The data to be transferred with a single I/O command start at block boundary and end at word boundary, possibly spanning more than one consecutive blocks.
2.0 I/O Registers 2.0.0 Drive Status (RKDS; at 0777400) The RKDS reports the status of the current drive. The readonly bits are assigned as:
Bit Meaning 15-13 drive number 12 drive power low, 11 always on, identifies the drive to be model RK05 10 drive unsafe 9 seek incomplete 8 block ok 7 drive ready 6 read/write/seek ready 5 write locked 4 positioned on block requested in RKDA 3-0 current block number
2.0.1 Error (RKER; at 0777402) The RKER reports error conditions. The readonly bits are assigned as:
Bit Meaning 15 drive error (see RKDS for further information) 14 overrun 13 write command but drive is write locked 12 seek error 11 illegal command, RKCS 10 memory does not exist 9 data late, i.e., bus was granted too late to the controller 8 timeing error 7 drive does not exist 6 track does not exist 5 sector does not exist 1 checksum error 0 write error
2.0.2 Control and Status (RKCS; at 0777404) Bit Meaning 15 error occurred 14 hard error 13 seek complete 11 inhibit increment (used for formatting) 10 format 8 stop on soft error 7 command is done 6 interrupt when done 5-4 high bits of bus address 3-1 command, encoded as: 0=reset controller, 1=write, 2=read, 3=write and check, 4=seek, 5=read and check, 6=reset drive, 7=set write lock 0 execute the command as specified in RKCS, RKWC, RKBA and RKDA.

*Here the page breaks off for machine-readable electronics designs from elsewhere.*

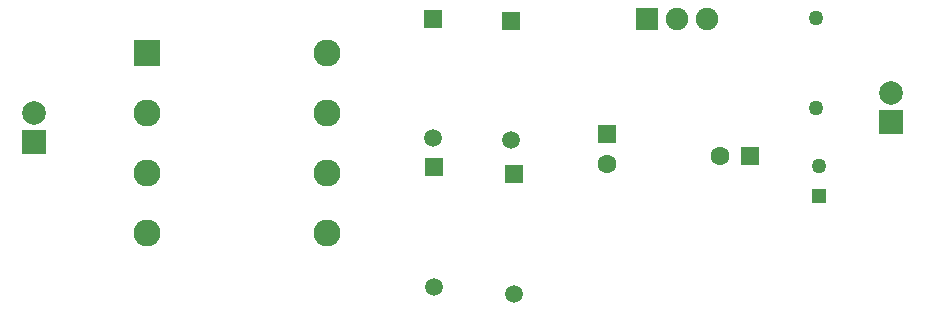
<source format=gbr>
G04 DipTrace 3.0.0.1*
G04 Top.gbr*
%MOIN*%
G04 #@! TF.FileFunction,Copper,L1,Top*
G04 #@! TF.Part,Single*
G04 #@! TA.AperFunction,ComponentPad*
%ADD15C,0.062992*%
%ADD16R,0.062992X0.062992*%
%ADD17R,0.059055X0.059055*%
%ADD18C,0.059055*%
%ADD19C,0.05*%
%ADD20R,0.05X0.05*%
%ADD22R,0.07874X0.07874*%
%ADD23C,0.07874*%
%ADD24C,0.05*%
%ADD26R,0.09X0.09*%
%ADD27C,0.09*%
%ADD28R,0.074803X0.074803*%
%ADD29C,0.074803*%
%FSLAX26Y26*%
G04*
G70*
G90*
G75*
G01*
G04 Top*
%LPD*%
D15*
X2494882Y979528D3*
D16*
Y1079528D3*
D15*
X2872835Y1006299D3*
D16*
X2972835D3*
D17*
X1916535Y1462598D3*
D18*
Y1064961D3*
D17*
X1917717Y966535D3*
D18*
Y568898D3*
D17*
X2175591Y1456299D3*
D18*
Y1058661D3*
D17*
X2184252Y943307D3*
D18*
Y545669D3*
D19*
X3201575Y971260D3*
D20*
Y871260D3*
D22*
X585039Y1051181D3*
D23*
Y1148425D3*
D19*
X3192520Y1464567D3*
D24*
Y1164567D3*
D26*
X963021Y1348425D3*
D27*
Y1148425D3*
Y948425D3*
Y748425D3*
X1563021D3*
Y948425D3*
Y1148425D3*
Y1348425D3*
D28*
X2628346Y1462205D3*
D29*
X2728346D3*
X2828346D3*
D22*
X3443307Y1118504D3*
D23*
Y1215748D3*
M02*

</source>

2.0.3 Word count (RKWC at 0777406) The complement of the number of words to be transferred. RK11 increments the RKWC while transferring.
2.0.4 Bus Address (RKBA at 0777410) The low 16 bit of the bus address which must be even. RK11 increments the bus address while transfering.
2.0.5 Disk Address (RKDA at 0777412) The disk address is encoded as: Bit Meaning values 15-13 drive [0, 7) 12-5 track [0, 203) 4 head [0, 2) 3-0 block [0, 12)
2.1 Bus request number and interrupt vector entry: The BR of the RK device is 5, and its vector entry is at 0220.
3 The KL11 serial line controller. The KL11 attaches to a teletype (TTY) via a 20mA current loop serial line interface (110 baud, two stop bits, 7 bits per character). The TTY is a keyboard and a printer connected to a serial line. The most common model is the Automatic Send and Recieve 33 (ASR 33) with printing speed at 10 characters per second and upper case only characters. Other models connected to the KL11 support the complete ASCII character set. The TTY serves as the PDP-11 console.
3.0 KL11 I/O registers The KL11 provides two registers for input and two registers for output. The Kl11 places a character recieved from the keyboard into the input buffer (IBUF at 0777562). The CPU writes a character to be printed into the output buffer (OBUF at 0777566). The input command and status register (ICSR at 0777560) and the output CSR (OCSR at 0777564) both have a done bit (bit 7) and an interrupt enable bit (bit 6). Whenever a character is recieved from the keyboard, KL11 places it into the IBUF and sets the done bit in the ICSR. The input done bit is cleared when the CPU reads the input buffer. When the CPU writes a character to the output buffer, KL11 clears the output done bit, sends the character to the printer and sets the done bit when the character is transmitted. After reset the input done bit is off and the output done bit is on. When the interrupt enable bit is set, the KL11 will interrupt at 60 when a character is recieved respective at 64 when a character is transmitted. The BR is 4.
4 The KW11 line frequency clock. The CSR at 0777546 has two bits implemented, bit 7, the done bit, and bit 6, the interrupt enable bit. When bit 6 is set, the clock interrupts at 0100 at every tick. The clock is synchronized by the frequency of the power line, that is, it ticks 50 or 60 times a second. The BR is six.